:: Records provided

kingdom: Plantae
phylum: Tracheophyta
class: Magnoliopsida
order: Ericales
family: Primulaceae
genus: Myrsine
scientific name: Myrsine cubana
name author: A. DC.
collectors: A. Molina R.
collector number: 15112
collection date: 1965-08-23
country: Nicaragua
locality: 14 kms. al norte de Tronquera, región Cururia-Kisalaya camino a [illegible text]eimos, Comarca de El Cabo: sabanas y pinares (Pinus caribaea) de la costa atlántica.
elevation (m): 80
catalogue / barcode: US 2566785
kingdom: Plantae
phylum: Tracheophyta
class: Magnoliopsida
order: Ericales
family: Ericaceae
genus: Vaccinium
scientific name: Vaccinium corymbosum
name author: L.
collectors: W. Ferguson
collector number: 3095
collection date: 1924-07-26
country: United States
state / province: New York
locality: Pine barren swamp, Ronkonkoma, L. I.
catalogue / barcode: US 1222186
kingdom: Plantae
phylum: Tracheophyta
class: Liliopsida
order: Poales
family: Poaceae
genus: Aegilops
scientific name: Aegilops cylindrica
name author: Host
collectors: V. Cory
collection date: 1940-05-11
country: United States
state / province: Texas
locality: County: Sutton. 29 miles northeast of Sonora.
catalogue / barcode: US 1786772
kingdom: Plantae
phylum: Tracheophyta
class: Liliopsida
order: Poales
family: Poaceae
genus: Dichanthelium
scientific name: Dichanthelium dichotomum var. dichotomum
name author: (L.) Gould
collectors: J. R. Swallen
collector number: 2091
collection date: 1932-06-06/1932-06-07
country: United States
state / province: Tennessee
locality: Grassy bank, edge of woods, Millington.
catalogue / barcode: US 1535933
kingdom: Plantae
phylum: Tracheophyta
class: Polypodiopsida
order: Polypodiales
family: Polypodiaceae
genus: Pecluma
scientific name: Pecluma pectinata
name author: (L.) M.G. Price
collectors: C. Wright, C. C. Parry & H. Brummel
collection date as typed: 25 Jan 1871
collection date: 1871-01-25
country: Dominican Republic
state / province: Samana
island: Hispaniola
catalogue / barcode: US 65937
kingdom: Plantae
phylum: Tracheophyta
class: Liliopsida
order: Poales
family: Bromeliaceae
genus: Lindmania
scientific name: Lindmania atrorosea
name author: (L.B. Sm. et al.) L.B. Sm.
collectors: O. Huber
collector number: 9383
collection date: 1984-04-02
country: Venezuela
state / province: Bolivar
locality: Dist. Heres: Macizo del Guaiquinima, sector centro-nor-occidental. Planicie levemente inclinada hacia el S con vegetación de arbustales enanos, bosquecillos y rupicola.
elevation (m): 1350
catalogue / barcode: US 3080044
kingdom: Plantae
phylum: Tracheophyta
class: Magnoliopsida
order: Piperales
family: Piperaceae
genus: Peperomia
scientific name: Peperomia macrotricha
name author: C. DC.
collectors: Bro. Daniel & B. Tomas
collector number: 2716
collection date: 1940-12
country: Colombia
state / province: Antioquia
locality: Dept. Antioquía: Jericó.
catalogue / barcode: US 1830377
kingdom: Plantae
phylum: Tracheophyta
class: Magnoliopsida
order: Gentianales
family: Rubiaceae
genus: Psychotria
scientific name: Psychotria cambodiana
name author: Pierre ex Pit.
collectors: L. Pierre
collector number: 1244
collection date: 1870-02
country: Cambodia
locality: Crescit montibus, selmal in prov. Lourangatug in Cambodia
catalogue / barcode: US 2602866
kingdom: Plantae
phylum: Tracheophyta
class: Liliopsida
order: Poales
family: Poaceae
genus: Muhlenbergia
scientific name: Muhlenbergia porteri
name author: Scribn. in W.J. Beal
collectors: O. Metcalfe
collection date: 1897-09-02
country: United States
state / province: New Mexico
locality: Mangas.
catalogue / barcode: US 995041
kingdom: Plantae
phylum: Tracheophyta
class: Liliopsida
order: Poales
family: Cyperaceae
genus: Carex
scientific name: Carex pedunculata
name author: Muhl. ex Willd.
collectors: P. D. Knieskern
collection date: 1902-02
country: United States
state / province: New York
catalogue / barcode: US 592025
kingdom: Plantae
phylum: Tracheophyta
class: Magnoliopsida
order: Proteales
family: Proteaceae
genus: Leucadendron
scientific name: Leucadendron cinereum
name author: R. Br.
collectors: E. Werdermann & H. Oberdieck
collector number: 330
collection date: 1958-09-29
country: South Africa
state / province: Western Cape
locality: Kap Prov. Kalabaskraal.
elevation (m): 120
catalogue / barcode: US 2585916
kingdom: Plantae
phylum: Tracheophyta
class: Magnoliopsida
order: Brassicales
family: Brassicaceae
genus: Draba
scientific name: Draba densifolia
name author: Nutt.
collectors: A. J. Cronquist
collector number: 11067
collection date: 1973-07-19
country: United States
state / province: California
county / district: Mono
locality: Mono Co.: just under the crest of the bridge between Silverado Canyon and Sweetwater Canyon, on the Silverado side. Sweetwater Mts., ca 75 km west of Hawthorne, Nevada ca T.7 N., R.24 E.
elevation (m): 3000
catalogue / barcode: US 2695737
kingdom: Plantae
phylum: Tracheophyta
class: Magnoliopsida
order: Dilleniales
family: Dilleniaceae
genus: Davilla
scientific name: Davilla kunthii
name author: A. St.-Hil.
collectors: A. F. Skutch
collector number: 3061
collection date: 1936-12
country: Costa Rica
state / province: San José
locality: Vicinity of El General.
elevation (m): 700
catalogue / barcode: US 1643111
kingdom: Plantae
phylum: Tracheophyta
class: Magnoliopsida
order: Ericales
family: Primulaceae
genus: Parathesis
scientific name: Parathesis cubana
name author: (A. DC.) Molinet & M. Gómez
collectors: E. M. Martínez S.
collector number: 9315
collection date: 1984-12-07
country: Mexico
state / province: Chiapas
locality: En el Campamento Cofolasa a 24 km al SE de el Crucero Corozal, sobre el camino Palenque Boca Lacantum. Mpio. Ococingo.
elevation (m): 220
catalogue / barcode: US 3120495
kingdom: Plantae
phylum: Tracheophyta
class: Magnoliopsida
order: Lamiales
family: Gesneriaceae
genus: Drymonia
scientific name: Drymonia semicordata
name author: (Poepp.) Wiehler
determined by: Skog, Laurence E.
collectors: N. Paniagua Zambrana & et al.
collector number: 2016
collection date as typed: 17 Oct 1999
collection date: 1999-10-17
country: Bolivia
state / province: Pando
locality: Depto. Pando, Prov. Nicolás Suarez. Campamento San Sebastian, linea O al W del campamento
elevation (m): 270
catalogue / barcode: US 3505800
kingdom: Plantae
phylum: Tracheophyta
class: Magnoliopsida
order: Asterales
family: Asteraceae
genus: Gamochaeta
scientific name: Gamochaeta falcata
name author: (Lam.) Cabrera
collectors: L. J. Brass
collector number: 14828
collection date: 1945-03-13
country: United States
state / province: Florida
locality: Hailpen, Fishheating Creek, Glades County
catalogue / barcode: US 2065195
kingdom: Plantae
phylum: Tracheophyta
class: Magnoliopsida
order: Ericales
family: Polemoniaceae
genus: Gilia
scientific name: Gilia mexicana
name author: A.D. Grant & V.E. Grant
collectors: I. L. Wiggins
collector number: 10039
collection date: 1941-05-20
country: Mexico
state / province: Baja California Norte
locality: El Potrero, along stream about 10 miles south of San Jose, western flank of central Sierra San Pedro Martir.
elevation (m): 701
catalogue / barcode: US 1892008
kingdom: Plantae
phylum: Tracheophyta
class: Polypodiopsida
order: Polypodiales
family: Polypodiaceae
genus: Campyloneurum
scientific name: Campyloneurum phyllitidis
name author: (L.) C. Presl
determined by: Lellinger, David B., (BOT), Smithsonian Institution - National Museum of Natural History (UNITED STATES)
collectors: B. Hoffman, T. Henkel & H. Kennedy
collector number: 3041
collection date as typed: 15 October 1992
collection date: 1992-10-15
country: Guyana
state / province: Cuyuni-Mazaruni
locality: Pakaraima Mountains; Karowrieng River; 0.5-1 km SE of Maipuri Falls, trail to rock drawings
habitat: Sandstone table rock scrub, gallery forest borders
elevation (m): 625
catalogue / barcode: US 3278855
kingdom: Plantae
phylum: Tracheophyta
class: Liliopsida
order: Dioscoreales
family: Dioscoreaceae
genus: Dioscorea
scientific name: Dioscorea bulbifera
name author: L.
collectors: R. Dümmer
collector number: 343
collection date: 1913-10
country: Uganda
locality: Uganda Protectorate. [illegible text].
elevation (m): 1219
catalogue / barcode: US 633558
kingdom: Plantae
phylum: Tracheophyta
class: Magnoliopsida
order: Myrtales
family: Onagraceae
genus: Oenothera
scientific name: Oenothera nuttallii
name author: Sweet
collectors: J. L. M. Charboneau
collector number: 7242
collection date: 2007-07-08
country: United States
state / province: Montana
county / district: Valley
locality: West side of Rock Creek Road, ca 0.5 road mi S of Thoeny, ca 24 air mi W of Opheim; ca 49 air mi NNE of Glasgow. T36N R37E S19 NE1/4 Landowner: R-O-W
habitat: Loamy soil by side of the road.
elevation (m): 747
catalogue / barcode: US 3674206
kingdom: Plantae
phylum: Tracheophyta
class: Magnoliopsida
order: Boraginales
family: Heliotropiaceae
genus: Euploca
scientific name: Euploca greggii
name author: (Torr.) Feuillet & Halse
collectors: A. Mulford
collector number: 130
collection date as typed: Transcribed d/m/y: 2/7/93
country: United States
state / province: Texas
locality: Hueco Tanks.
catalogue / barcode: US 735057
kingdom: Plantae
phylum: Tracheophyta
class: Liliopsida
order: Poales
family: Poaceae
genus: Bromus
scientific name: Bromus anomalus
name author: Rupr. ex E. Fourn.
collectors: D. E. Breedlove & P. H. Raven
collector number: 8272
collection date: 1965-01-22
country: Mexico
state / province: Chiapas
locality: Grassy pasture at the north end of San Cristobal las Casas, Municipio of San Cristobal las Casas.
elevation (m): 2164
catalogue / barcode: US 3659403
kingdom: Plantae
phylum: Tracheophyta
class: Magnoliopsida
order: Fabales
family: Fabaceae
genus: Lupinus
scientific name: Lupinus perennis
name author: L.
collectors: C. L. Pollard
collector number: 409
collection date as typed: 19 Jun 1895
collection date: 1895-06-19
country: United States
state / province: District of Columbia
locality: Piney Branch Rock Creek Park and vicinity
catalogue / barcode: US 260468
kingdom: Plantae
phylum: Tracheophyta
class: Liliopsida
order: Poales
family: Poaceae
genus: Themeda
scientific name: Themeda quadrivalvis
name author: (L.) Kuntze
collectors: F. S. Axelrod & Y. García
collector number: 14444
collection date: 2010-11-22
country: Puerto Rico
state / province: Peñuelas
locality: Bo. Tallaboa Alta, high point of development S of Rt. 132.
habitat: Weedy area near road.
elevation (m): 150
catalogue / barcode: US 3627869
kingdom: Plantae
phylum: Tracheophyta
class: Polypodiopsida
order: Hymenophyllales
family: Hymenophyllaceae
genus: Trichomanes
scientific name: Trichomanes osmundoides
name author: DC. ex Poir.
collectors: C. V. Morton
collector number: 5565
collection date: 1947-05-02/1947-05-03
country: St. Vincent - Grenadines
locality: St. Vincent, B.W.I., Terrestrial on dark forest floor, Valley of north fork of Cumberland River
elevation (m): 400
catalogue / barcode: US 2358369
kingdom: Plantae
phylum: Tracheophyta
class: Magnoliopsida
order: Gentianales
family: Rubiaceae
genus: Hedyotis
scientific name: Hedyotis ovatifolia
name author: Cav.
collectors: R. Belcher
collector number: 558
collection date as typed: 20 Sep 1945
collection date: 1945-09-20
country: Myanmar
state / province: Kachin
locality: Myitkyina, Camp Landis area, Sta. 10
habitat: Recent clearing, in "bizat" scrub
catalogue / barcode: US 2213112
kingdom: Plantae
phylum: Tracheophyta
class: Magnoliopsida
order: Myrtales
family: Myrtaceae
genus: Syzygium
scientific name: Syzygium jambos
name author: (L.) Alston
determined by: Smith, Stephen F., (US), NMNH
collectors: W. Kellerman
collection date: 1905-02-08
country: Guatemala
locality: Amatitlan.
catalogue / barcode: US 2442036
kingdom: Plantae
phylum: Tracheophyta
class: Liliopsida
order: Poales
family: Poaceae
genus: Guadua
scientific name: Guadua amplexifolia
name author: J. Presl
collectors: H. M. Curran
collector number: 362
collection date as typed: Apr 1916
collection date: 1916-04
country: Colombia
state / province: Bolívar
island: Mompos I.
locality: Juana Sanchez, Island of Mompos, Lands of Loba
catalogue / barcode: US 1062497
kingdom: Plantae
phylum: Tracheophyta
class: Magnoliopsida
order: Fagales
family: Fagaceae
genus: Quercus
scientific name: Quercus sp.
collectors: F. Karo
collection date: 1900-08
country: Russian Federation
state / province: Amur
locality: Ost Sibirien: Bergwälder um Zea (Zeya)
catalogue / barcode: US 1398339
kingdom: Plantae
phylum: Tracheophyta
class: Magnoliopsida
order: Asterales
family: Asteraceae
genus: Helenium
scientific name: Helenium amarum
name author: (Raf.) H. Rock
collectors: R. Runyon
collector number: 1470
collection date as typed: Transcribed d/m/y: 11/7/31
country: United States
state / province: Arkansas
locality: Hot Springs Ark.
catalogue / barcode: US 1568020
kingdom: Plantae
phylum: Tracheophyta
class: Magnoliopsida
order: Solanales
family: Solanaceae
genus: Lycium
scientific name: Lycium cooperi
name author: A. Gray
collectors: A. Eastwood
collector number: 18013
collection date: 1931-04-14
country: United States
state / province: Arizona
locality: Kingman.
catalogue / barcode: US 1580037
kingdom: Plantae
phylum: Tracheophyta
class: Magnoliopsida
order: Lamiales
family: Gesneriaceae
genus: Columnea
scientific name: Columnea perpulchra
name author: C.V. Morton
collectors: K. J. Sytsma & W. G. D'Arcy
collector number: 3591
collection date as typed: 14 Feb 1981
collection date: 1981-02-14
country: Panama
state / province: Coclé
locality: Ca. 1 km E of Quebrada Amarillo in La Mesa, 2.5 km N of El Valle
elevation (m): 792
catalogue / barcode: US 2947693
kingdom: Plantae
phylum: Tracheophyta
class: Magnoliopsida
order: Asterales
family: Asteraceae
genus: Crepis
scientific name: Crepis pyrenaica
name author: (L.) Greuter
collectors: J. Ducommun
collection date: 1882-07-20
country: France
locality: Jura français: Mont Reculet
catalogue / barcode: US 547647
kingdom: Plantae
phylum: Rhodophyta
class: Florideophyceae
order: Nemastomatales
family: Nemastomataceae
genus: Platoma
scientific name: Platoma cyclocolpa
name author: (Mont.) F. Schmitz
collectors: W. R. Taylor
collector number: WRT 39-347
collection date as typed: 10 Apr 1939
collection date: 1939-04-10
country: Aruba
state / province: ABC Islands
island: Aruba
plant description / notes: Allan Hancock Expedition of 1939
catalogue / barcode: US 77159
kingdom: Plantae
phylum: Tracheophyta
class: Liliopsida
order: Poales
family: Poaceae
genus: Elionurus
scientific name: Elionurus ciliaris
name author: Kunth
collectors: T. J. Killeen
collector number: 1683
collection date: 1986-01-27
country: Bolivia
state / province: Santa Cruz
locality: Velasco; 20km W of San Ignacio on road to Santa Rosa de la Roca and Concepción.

::::

▸ **Your goal**: Write out the stretch of lines from the one containing "elevation (m): 700" through the one containing "state / province: Baja California Norte", both ends included, exactly as they appear in the records above.

▸ **Solution below**:
elevation (m): 700
catalogue / barcode: US 1643111
kingdom: Plantae
phylum: Tracheophyta
class: Magnoliopsida
order: Ericales
family: Primulaceae
genus: Parathesis
scientific name: Parathesis cubana
name author: (A. DC.) Molinet & M. Gómez
collectors: E. M. Martínez S.
collector number: 9315
collection date: 1984-12-07
country: Mexico
state / province: Chiapas
locality: En el Campamento Cofolasa a 24 km al SE de el Crucero Corozal, sobre el camino Palenque Boca Lacantum. Mpio. Ococingo.
elevation (m): 220
catalogue / barcode: US 3120495
kingdom: Plantae
phylum: Tracheophyta
class: Magnoliopsida
order: Lamiales
family: Gesneriaceae
genus: Drymonia
scientific name: Drymonia semicordata
name author: (Poepp.) Wiehler
determined by: Skog, Laurence E.
collectors: N. Paniagua Zambrana & et al.
collector number: 2016
collection date as typed: 17 Oct 1999
collection date: 1999-10-17
country: Bolivia
state / province: Pando
locality: Depto. Pando, Prov. Nicolás Suarez. Campamento San Sebastian, linea O al W del campamento
elevation (m): 270
catalogue / barcode: US 3505800
kingdom: Plantae
phylum: Tracheophyta
class: Magnoliopsida
order: Asterales
family: Asteraceae
genus: Gamochaeta
scientific name: Gamochaeta falcata
name author: (Lam.) Cabrera
collectors: L. J. Brass
collector number: 14828
collection date: 1945-03-13
country: United States
state / province: Florida
locality: Hailpen, Fishheating Creek, Glades County
catalogue / barcode: US 2065195
kingdom: Plantae
phylum: Tracheophyta
class: Magnoliopsida
order: Ericales
family: Polemoniaceae
genus: Gilia
scientific name: Gilia mexicana
name author: A.D. Grant & V.E. Grant
collectors: I. L. Wiggins
collector number: 10039
collection date: 1941-05-20
country: Mexico
state / province: Baja California Norte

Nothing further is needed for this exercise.